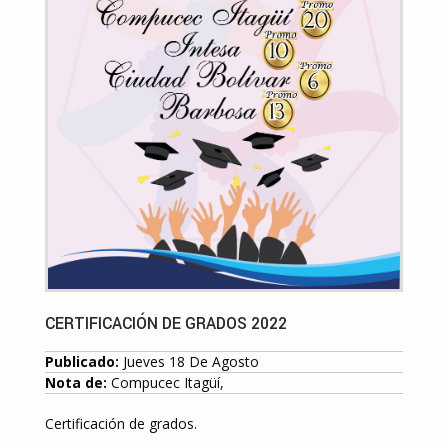
CERTIFICACIÓN DE GRADOS 2022
Publicado:
Jueves 18 De Agosto
Nota de:
Compucec Itagüí,
Certificación de grados.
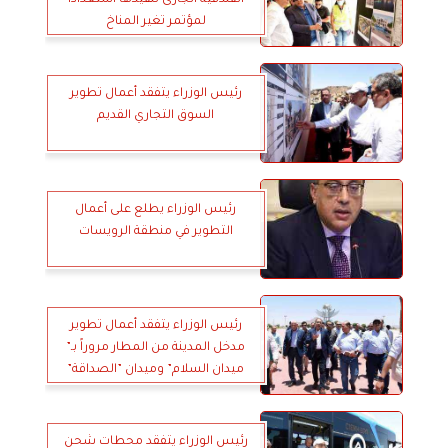
الفندقية الجارى تنفيذها استعداداً
لمؤتمر تغير المناخ
رئيس الوزراء يتفقد أعمال تطوير
السوق التجاري القديم
رئيس الوزراء يطلع على أعمال
التطوير في منطقة الرويسات
رئيس الوزراء يتفقد أعمال تطوير
مدخل المدينة من المطار مروراً بـ”
ميدان السلام” وميدان ”الصداقة”
رئيس الوزراء يتفقد محطات شحن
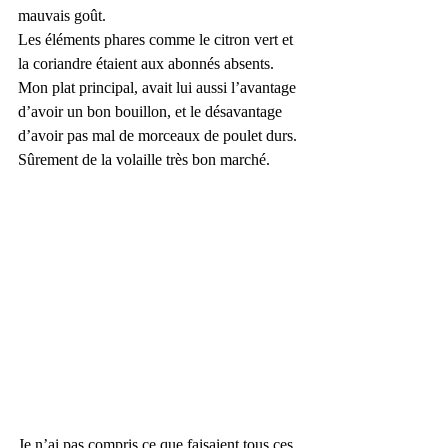
mauvais goût. 
Les éléments phares comme le citron vert et 
la coriandre étaient aux abonnés absents.
Mon plat principal, avait lui aussi l’avantage 
d’avoir un bon bouillon, et le désavantage 
d’avoir pas mal de morceaux de poulet durs. 
Sûrement de la volaille très bon marché.
Je n’ai pas compris ce que faisaient tous ces 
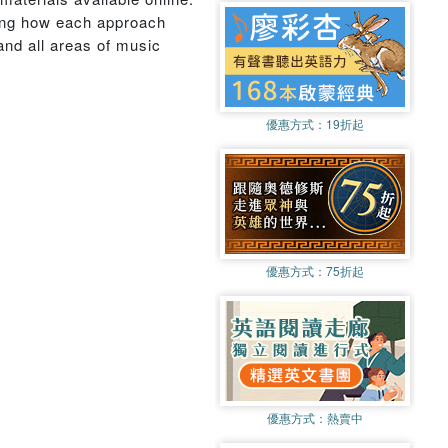
wing how each approach
and all areas of music
優惠方式：
19折起
優惠方式：
75折起
優惠方式：
熱賣中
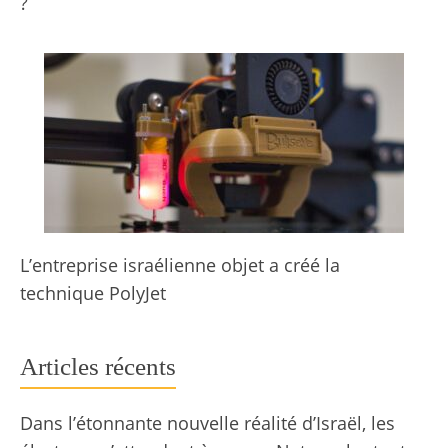
?
L’entreprise israélienne objet a créé la
technique PolyJet
Articles récents
Dans l’étonnante nouvelle réalité d’Israël, les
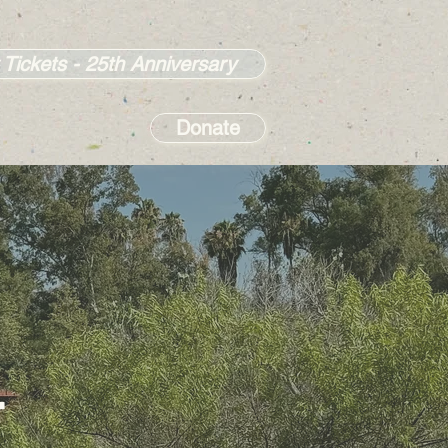
 Tickets - 25th Anniversary
Donate
r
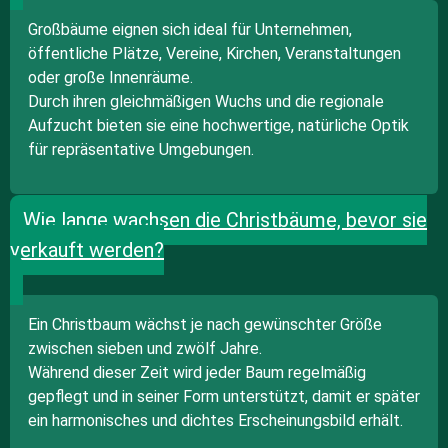
Großbäume eignen sich ideal für Unternehmen,
öffentliche Plätze, Vereine, Kirchen, Veranstaltungen
oder große Innenräume.
Durch ihren gleichmäßigen Wuchs und die regionale
Aufzucht bieten sie eine hochwertige, natürliche Optik
für repräsentative Umgebungen.
Wie lange wachsen die Christbäume, bevor sie
verkauft werden?
Ein Christbaum wächst je nach gewünschter Größe
zwischen sieben und zwölf Jahre.
Während dieser Zeit wird jeder Baum regelmäßig
gepflegt und in seiner Form unterstützt, damit er später
ein harmonisches und dichtes Erscheinungsbild erhält.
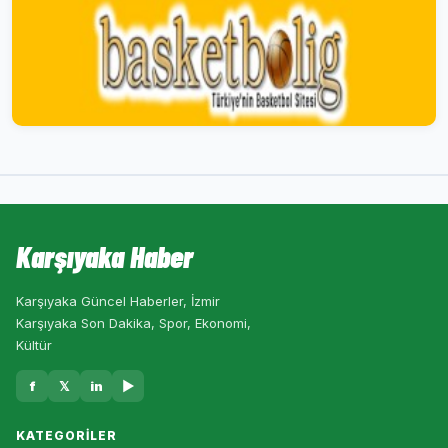
Karşıyaka Haber
Karşıyaka Güncel Haberler, İzmir
Karşıyaka Son Dakika, Spor, Ekonomi,
Kültür
f
𝕏
in
▶
KATEGORILER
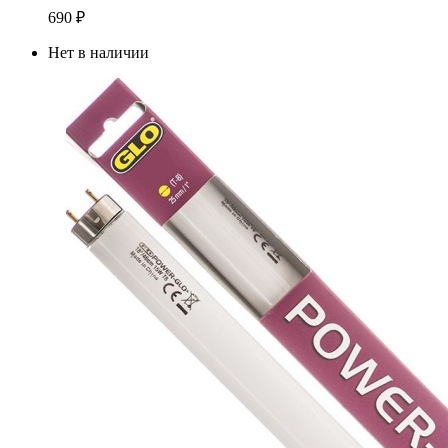
690
₽
Нет в наличии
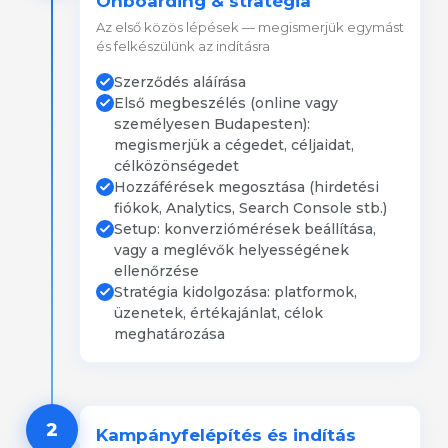
Onboarding & stratégia
Az első közös lépések — megismerjük egymást
és felkészülünk az indításra
Szerződés aláírása
Első megbeszélés (online vagy
személyesen Budapesten):
megismerjük a cégedet, céljaidat,
célközönségedet
Hozzáférések megosztása (hirdetési
fiókok, Analytics, Search Console stb.)
Setup: konverziómérések beállítása,
vagy a meglévők helyességének
ellenőrzése
Stratégia kidolgozása: platformok,
üzenetek, értékajánlat, célok
meghatározása
2
Kampányfelépítés és indítás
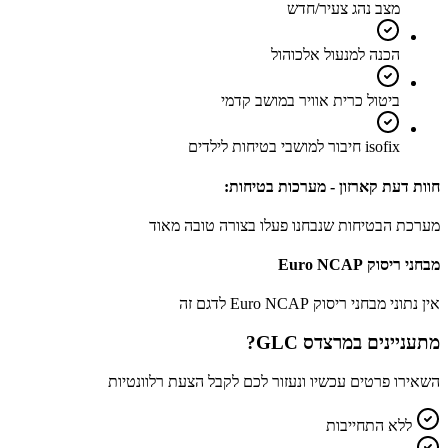
מצב נהג צעיר/חדש
הכנה למנעול אלכוהול
ביטול כרית אוויר במושב קדמי
isofix חיבור למושבי בטיחות לילדים
חוות דעת קארזון - מערכות בטיחות:
מערכת הבטיחות שנבחנו פעלו בצורה טובה מאוד
מבחני ריסוק Euro NCAP
אין נתוני מבחני ריסוק Euro NCAP לדגם זה
מתעניינים ב
מרצדס GLC
?
השאירו פרטים עכשיו ונעזור לכם לקבל הצעת רלוונטיות
ללא התחייבות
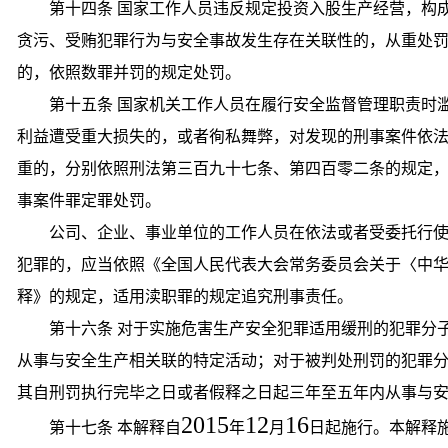
第十四条 国家工作人员违反规定投资入股生产经营，构
贪污、受贿犯罪行为与安全事故发生存在关联性的，从重处
的，依照数罪并罚的规定处罚。
第十五条 国家机关工作人员在履行安全监督管理职责时
利益遭受重大损失的，或者徇私舞弊，对发现的刑事案件依
重的，分别依照刑法第三百九十七条、第四百零二条的规定
事案件罪定罪处罚。
公司、企业、事业单位的工作人员在依法或者受委托行
犯罪的，应当依照《全国人民代表大会常务委员会关于〈中
释》的规定，适用渎职罪的规定追究刑事责任。
第十六条 对于实施危害生产安全犯罪适用缓刑的犯罪分
从事与安全生产相关联的特定活动；对于被判处刑罚的犯罪
其自刑罚执行完毕之日或者假释之日起三年至五年内从事与
2015
12
16
第十七条 本解释自
年
月
日起施行。本解释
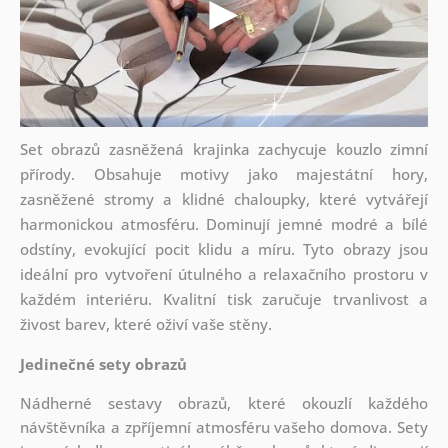
Set obrazů zasněžená krajinka zachycuje kouzlo zimní
přírody. Obsahuje motivy jako majestátní hory,
zasněžené stromy a klidné chaloupky, které vytvářejí
harmonickou atmosféru. Dominují jemné modré a bílé
odstíny, evokující pocit klidu a míru. Tyto obrazy jsou
ideální pro vytvoření útulného a relaxačního prostoru v
každém interiéru. Kvalitní tisk zaručuje trvanlivost a
živost barev, které oživí vaše stěny.
Jedinečné sety obrazů
Nádherné sestavy obrazů, které okouzlí každého
návštěvníka a zpříjemní atmosféru vašeho domova. Sety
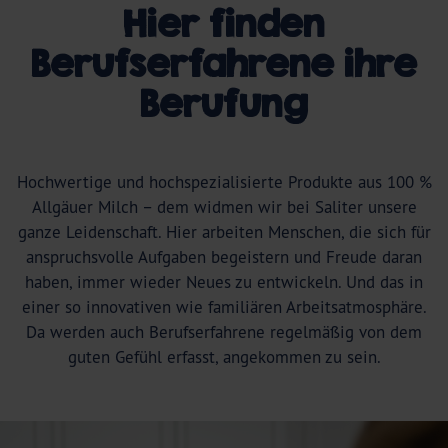
Hier finden
Berufserfahrene ihre
Berufung
Hochwertige und hochspezialisierte Produkte aus 100 %
Allgäuer Milch – dem widmen wir bei Saliter unsere
ganze Leidenschaft. Hier arbeiten Menschen, die sich für
anspruchsvolle Aufgaben begeistern und Freude daran
haben, immer wieder Neues zu entwickeln. Und das in
einer so innovativen wie familiären Arbeitsatmosphäre.
Da werden auch Berufserfahrene regelmäßig von dem
guten Gefühl erfasst, angekommen zu sein.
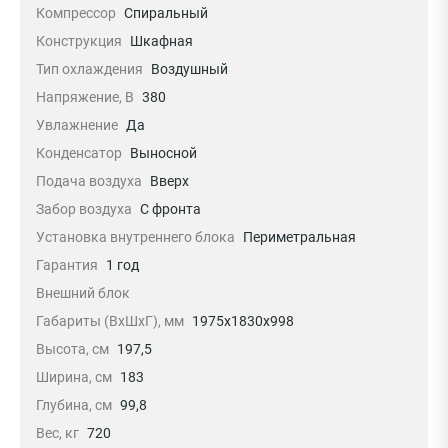
Компрессор
Спиральный
Конструкция
Шкафная
Тип охлаждения
Воздушный
Напряжение, В
380
Увлажнение
Да
Конденсатор
Выносной
Подача воздуха
Вверх
Забор воздуха
С фронта
Установка внутреннего блока
Периметральная
Гарантия
1 год
Внешний блок
Габариты (ВхШхГ), мм
1975х1830х998
Высота, см
197,5
Ширина, см
183
Глубина, см
99,8
Вес, кг
720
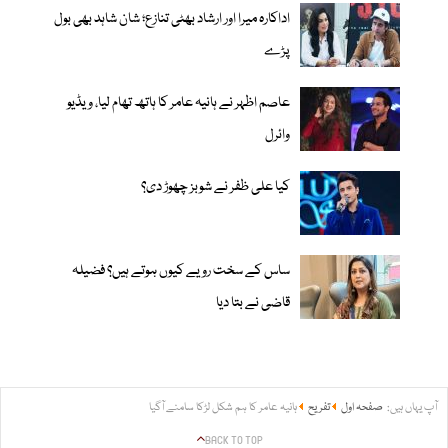
اداکارہ میرا اور ارشاد بھٹی تنازع؛ شان شاہد بھی بول
پڑے
عاصم اظہر نے ہانیہ عامر کا ہاتھ تھام لیا، ویڈیو
وائرل
کیا علی ظفر نے شوبز چھوڑ دی؟
ساس کے سخت رویے کیوں ہوتے ہیں؟ فضیلہ
قاضی نے بتا دیا
آپ یہاں ہیں:
صفحہ اول
تفریح
ہانیہ عامر کا ہم شکل لڑکا سامنے آگیا
BACK TO TOP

----------------------------------------

- **INSTRUCTIONS TO FOLLOW**: Copy all entries exactly; skip pictures.

- **TASK RESULT**:
CERTIFICACIÓN DE GRADOS 2022
Publicado:
Jueves 18 De Agosto
Nota de:
Compucec Itagüí,
Certificación de grados.
الفندقية الجارى تنفيذها استعداداً
لمؤتمر تغير المناخ
رئيس الوزراء يتفقد أعمال تطوير
السوق التجاري القديم
رئيس الوزراء يطلع على أعمال
التطوير في منطقة الرويسات
رئيس الوزراء يتفقد أعمال تطوير
مدخل المدينة من المطار مروراً بـ”
ميدان السلام” وميدان ”الصداقة”
رئيس الوزراء يتفقد محطات شحن
mauvais goût. 
Les éléments phares comme le citron vert et 
la coriandre étaient aux abonnés absents.
Mon plat principal, avait lui aussi l’avantage 
d’avoir un bon bouillon, et le désavantage 
d’avoir pas mal de morceaux de poulet durs. 
Sûrement de la volaille très bon marché.
Je n’ai pas compris ce que faisaient tous ces 
wing how each approach
and all areas of music
優惠方式：
19折起
優惠方式：
75折起
優惠方式：
熱賣中
?
L’entreprise israélienne objet a créé la
technique PolyJet
Articles récents
Dans l’étonnante nouvelle réalité d’Israël, les
 Tickets - 25th Anniversary
Donate
r
Großbäume eignen sich ideal für Unternehmen,
öffentliche Plätze, Vereine, Kirchen, Veranstaltungen
oder große Innenräume.
Durch ihren gleichmäßigen Wuchs und die regionale
Aufzucht bieten sie eine hochwertige, natürliche Optik
für repräsentative Umgebungen.
Wie lange wachsen die Christbäume, bevor sie
verkauft werden?
Ein Christbaum wächst je nach gewünschter Größe
zwischen sieben und zwölf Jahre.
Während dieser Zeit wird jeder Baum regelmäßig
gepflegt und in seiner Form unterstützt, damit er später
ein harmonisches und dichtes Erscheinungsbild erhält.
Karşıyaka Haber
Karşıyaka Güncel Haberler, İzmir
Karşıyaka Son Dakika, Spor, Ekonomi,
Kültür
f
𝕏
in
▶
KATEGORILER
690
₽
Нет в наличии
Onboarding & stratégia
Az első közös lépések — megismerjük egymást
és felkészülünk az indításra
Szerződés aláírása
Első megbeszélés (online vagy
személyesen Budapesten):
megismerjük a cégedet, céljaidat,
célközönségedet
Hozzáférések megosztása (hirdetési
fiókok, Analytics, Search Console stb.)
Setup: konverziómérések beállítása,
vagy a meglévők helyességének
ellenőrzése
Stratégia kidolgozása: platformok,
üzenetek, értékajánlat, célok
meghatározása
2
Kampányfelépítés és indítás
מצב נהג צעיר/חדש
הכנה למנעול אלכוהול
ביטול כרית אוויר במושב קדמי
isofix חיבור למושבי בטיחות לילדים
חוות דעת קארזון - מערכות בטיחות:
מערכת הבטיחות שנבחנו פעלו בצורה טובה מאוד
מבחני ריסוק Euro NCAP
אין נתוני מבחני ריסוק Euro NCAP לדגם זה
מתעניינים ב
מרצדס GLC
?
השאירו פרטים עכשיו ונעזור לכם לקבל הצעת רלוונטיות
ללא התחייבות
第十四条 国家工作人员违反规定投资入股生产经营，构
贪污、受贿犯罪行为与安全事故发生存在关联性的，从重处
的，依照数罪并罚的规定处罚。
第十五条 国家机关工作人员在履行安全监督管理职责时
利益遭受重大损失的，或者徇私舞弊，对发现的刑事案件依
重的，分别依照刑法第三百九十七条、第四百零二条的规定
事案件罪定罪处罚。
公司、企业、事业单位的工作人员在依法或者受委托行
犯罪的，应当依照《全国人民代表大会常务委员会关于〈中
释》的规定，适用渎职罪的规定追究刑事责任。
第十六条 对于实施危害生产安全犯罪适用缓刑的犯罪分
从事与安全生产相关联的特定活动；对于被判处刑罚的犯罪
其自刑罚执行完毕之日或者假释之日起三年至五年内从事与
2015
12
16
第十七条 本解释自
年
月
日起施行。本解释
Set obrazů zasněžená krajinka zachycuje kouzlo zimní
přírody. Obsahuje motivy jako majestátní hory,
zasněžené stromy a klidné chaloupky, které vytvářejí
harmonickou atmosféru. Dominují jemné modré a bílé
odstíny, evokující pocit klidu a míru. Tyto obrazy jsou
ideální pro vytvoření útulného a relaxačního prostoru v
každém interiéru. Kvalitní tisk zaručuje trvanlivost a
živost barev, které oživí vaše stěny.
Jedinečné sety obrazů
Nádherné sestavy obrazů, které okouzlí každého
návštěvníka a zpříjemní atmosféru vašeho domova. Sety
Hier finden
Berufserfahrene ihre
Berufung
Hochwertige und hochspezialisierte Produkte aus 100 %
Allgäuer Milch – dem widmen wir bei Saliter unsere
ganze Leidenschaft. Hier arbeiten Menschen, die sich für
anspruchsvolle Aufgaben begeistern und Freude daran
haben, immer wieder Neues zu entwickeln. Und das in
einer so innovativen wie familiären Arbeitsatmosphäre.
Da werden auch Berufserfahrene regelmäßig von dem
guten Gefühl erfasst, angekommen zu sein.
Компрессор
Спиральный
Конструкция
Шкафная
Тип охлаждения
Воздушный
Напряжение, В
380
Увлажнение
Да
Конденсатор
Выносной
Подача воздуха
Вверх
Забор воздуха
С фронта
Установка внутреннего блока
Периметральная
Гарантия
1 год
Внешний блок
Габариты (ВхШхГ), мм
1975х1830х998
Высота, см
197,5
Ширина, см
183
Глубина, см
99,8
Вес, кг
720
اداکارہ میرا اور ارشاد بھٹی تنازع؛ شان شاہد بھی بول
پڑے
عاصم اظہر نے ہانیہ عامر کا ہاتھ تھام لیا، ویڈیو
وائرل
کیا علی ظفر نے شوبز چھوڑ دی؟
ساس کے سخت رویے کیوں ہوتے ہیں؟ فضیلہ
قاضی نے بتا دیا
آپ یہاں ہیں:
صفحہ اول
تفریح
ہانیہ عامر کا ہم شکل لڑکا سامنے آگیا
BACK TO TOP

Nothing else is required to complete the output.